The president’s itinerary in Europe this week carefully skips countries that are most unhappy with his position on global warming, but he is hearing from protestors anyway on this and other points of disagreement. The Europeans want the United States to adopt the Kyoto Treaty, which would reduce some pollutants to 1990 levels. President Bush said early this week that he would not agree to such standards while countries such as China and India are allowed to ignore them.

This stance is misguided for a couple of reasons. The United States pollutes, per capita, at 10 times the rate of China and 20 times the rate of India, and China in the last 10 years has reduced emissions voluntarily more than the United States has, making some manufacturing processes there now more efficient than here. Further, the Kyoto Treaty intentionally required the wealthier nations, responsible for 75 percent of greenhouse emissions, to take the lead because they had more capacity to make changes and could more easily develop new technologies that would result in less pollution worldwide.

That has happened in Europe, which, like the United States, produces approximately 20 percent of the world’s gross product, according to Norbert Walker, chief economist of the Deutsche Bank Group in a recent commentary. But unlike the United States, Europe does it by consuming 16 percent of the world’s energy, compared with 25 percent here, leaving the United States as the biggest producer of carbon dioxide emissions from burning fossil fuels in vehicles, power plants and other industries.

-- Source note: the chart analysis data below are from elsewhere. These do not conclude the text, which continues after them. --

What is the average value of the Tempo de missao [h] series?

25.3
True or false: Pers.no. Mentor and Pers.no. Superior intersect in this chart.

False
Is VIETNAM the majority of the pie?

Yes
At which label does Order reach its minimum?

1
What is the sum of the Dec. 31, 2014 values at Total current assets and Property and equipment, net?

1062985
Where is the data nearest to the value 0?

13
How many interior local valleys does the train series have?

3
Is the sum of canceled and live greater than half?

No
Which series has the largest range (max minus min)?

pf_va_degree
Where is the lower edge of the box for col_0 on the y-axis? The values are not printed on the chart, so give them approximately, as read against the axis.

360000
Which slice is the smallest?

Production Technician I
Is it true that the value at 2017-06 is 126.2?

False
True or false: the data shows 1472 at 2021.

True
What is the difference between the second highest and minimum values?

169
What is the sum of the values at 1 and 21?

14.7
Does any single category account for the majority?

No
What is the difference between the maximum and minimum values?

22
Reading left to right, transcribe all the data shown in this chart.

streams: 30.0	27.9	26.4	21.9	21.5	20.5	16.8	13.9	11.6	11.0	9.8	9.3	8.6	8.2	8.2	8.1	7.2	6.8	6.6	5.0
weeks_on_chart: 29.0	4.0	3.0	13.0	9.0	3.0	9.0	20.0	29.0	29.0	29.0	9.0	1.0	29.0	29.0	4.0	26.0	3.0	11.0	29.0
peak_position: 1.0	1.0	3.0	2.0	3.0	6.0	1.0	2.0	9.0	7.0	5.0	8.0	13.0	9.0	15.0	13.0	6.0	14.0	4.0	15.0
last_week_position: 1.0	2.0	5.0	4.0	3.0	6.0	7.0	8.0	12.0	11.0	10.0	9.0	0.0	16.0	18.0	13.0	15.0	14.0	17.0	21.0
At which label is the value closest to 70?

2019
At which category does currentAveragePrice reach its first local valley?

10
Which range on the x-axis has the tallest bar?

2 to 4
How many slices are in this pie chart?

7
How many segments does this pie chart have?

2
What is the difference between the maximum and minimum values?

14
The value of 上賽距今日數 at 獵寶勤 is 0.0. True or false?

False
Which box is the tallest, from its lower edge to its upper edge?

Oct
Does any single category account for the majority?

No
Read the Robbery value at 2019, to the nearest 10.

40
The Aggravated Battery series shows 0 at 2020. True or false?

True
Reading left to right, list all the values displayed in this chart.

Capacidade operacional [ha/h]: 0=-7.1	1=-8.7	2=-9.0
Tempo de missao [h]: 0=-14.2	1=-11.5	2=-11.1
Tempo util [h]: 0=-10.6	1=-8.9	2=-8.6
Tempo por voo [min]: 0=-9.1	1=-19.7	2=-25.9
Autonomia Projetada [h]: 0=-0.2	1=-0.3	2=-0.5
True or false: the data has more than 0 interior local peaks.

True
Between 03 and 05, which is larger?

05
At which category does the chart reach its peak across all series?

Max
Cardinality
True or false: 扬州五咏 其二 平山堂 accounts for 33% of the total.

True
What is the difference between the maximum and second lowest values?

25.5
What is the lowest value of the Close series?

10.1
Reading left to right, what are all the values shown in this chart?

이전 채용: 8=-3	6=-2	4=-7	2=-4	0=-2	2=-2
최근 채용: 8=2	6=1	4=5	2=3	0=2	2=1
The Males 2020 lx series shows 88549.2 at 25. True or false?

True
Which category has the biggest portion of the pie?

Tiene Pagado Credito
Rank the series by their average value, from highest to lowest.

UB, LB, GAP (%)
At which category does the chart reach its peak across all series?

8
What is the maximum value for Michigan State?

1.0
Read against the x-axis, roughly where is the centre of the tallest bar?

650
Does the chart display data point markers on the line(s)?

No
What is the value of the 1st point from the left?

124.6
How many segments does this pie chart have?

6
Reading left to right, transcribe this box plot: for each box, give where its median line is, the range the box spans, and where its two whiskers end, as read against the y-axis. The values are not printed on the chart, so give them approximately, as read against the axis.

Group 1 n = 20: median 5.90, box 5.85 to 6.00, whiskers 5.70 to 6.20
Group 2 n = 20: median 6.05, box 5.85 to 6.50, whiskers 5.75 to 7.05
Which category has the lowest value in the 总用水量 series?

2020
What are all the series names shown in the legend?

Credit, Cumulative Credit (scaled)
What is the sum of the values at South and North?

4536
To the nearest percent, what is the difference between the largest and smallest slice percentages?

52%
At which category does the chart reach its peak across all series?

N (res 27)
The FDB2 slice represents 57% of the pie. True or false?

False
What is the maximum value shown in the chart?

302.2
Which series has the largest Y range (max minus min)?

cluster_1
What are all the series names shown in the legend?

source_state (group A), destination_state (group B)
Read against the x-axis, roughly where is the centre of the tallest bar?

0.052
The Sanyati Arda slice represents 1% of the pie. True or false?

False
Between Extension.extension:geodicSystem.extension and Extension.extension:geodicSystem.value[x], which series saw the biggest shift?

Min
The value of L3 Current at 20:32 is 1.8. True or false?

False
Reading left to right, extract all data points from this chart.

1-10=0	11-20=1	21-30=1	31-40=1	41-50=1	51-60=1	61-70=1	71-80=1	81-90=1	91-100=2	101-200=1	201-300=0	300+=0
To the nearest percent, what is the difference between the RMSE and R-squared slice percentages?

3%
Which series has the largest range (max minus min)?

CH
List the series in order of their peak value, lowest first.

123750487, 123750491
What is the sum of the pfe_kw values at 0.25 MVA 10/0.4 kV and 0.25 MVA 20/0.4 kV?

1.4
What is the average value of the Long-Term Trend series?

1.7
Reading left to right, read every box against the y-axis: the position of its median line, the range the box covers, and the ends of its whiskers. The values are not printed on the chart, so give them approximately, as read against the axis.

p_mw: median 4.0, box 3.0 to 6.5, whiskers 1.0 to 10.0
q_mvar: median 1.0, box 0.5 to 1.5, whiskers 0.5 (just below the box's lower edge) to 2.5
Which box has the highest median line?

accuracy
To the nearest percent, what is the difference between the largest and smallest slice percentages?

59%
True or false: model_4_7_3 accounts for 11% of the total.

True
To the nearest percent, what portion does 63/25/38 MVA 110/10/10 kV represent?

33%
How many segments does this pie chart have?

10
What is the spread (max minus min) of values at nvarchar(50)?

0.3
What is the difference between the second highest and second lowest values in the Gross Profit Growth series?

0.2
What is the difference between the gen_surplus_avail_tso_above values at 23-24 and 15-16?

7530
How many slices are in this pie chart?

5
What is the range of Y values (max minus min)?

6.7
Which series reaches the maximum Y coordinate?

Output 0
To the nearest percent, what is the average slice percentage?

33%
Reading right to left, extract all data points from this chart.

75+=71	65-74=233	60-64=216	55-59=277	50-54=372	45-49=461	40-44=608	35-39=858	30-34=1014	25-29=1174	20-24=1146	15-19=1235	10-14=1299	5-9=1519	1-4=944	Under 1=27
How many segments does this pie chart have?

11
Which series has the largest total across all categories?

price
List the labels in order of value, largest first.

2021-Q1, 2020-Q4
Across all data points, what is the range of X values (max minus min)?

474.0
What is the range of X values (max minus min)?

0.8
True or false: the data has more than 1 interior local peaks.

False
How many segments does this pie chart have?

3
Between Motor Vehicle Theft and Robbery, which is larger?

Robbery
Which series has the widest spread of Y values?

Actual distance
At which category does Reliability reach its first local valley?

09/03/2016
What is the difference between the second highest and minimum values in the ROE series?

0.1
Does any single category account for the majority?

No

The lack of will to require U.S. manufacturers to become more efficient not only is costly in the long term to the makers and buyers of goods, but is a principal reason that European protesters are irritated with the United States, making agreement on other issues more difficult. It is also unnecessary, given the chasm between where the president stands on climate change and the treaty. With his own new study from the National Academy of Science concluding that greenhouse gases are accumulating in the Earth’s atmosphere as a result of human activity and the earful he is getting in Europe, the president could propose three relatively modest initiatives to move the United States away from just more studies and into action.

. He should reverse his decision to lower efficiency standards on household appliances such as air conditioners and set standards for more energy efficient houses generally.

. He should support the measures in Congress to include sport-utility vehicles in fuel-efficiency standards and then set new, tougher targets for these standards.

. He should accept the recommendation from eight major utilities and return to his campaign pledge to reduce emissions from power plants, encouraging the use of natural gas over coal.

No one doubts the need to further study climate change or that what is believed today will be modified in some way as more is learned. But enough is known now for the United States to join much of the developed world in reducing the pollutants that are changing the environment in ways that are likely to cost nearly everyone dearly in the near future.